This was something that irked me the entire way through.

None of the Scions acted like themselves, and I genuinely believe it's because they're incredibly well written characters, who are, as a result, very difficult to properly write for someone who is lesser skilled

(Alisae is usually my least favorite Scion, but in DT, she was my favorite character, and I think that's just because she was the Scion who felt slightly less like a knock-off brand of herself, than everyone else)

This expansion had a massive fucking treasure trove of simple storytelling/writing failures, and it relied on some of the most overused and uninteresting archetypes/cliches to portray it's characters/plots. It had extremely infantile, irrelevant, or just blatantly wrong philosophies and morals. And where it didn't reuse story tropes that are frequently found in children's shows, it instead tried to rehash and reuse the selfsame story beats that previous expansions had used.
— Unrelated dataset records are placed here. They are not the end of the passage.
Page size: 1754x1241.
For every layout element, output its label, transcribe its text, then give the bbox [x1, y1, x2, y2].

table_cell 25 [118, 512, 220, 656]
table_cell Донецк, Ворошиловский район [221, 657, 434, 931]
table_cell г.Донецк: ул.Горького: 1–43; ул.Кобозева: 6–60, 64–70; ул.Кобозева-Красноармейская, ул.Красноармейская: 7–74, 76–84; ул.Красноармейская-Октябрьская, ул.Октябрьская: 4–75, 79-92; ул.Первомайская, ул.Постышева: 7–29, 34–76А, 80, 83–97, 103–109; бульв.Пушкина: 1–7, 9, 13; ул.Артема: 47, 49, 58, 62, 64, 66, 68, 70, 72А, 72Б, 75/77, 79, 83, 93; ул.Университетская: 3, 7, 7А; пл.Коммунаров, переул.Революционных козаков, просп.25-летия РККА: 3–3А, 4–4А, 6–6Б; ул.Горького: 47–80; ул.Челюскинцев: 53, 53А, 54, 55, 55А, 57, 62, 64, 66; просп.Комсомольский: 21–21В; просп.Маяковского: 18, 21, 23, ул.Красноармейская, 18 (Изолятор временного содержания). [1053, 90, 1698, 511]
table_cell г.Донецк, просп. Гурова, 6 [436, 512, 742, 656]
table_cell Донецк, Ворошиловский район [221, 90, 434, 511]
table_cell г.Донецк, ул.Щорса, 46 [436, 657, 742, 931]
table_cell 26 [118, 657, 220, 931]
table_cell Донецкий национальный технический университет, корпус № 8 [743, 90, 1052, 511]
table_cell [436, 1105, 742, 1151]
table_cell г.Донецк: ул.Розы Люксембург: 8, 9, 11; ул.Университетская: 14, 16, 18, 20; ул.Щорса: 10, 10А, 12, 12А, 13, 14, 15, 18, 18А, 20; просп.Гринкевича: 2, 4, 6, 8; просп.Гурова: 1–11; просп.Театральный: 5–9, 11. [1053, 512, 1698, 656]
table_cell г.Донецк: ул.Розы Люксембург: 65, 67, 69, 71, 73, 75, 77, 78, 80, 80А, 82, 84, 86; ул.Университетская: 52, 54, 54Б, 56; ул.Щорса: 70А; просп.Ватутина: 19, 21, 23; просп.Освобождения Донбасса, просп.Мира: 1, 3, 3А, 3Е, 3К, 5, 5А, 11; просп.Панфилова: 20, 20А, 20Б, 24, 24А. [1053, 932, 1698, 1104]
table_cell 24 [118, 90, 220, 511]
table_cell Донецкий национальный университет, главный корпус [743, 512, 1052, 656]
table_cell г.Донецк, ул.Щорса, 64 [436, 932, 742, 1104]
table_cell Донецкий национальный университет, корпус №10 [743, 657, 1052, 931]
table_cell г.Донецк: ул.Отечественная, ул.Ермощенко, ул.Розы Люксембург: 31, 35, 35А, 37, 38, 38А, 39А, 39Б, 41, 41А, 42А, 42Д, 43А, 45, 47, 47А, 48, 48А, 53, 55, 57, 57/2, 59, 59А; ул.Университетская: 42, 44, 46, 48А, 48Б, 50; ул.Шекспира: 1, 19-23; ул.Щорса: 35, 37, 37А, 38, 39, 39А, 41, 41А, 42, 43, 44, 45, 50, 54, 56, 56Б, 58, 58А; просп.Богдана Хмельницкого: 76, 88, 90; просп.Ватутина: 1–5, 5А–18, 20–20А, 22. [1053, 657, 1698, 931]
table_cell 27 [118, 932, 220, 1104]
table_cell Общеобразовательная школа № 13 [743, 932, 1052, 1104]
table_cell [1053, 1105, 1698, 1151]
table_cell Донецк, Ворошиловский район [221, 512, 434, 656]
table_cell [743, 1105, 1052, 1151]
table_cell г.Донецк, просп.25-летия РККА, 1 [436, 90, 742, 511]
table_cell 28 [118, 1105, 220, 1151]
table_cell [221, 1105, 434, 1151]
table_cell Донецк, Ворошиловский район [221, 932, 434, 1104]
The entire thing with Sphene was just Emet-Selch's story done incredibly poorly.

The main villains made no sense and were extremely unthreatening, and when the expansion began to stretch on to the final ~30 quests, and the writers realised they're written the entire thing up to that point with filler, they tried to force in some kind of emotional substance by enacting pacing far worse than what your average 12-episode Netflix anime employs. The attempt to brute force us into feeling anything at all just came off as obnoxious and insulting, like the writer genuinely expects to be able to play some shitty music track or make the player choose between three god-awful Marvel movie quips, and then have the viewer feel anything other than second-hand embarrassment for playing the game.

It was all terrible, and I think it's in large part due to the team in charge of writing the MSQ being pitifully under qualified for handling XIV the story they were given, and the localisation team for the English version as well, did an absolutely terrible job. I've been told that the stupid quips, weren't quite so insufferable in other languages.

So with all that said, it's not at all surprising that the characters were acting like cardboard cutouts with "plot-device" written on their backs, instead of feeling like human beings.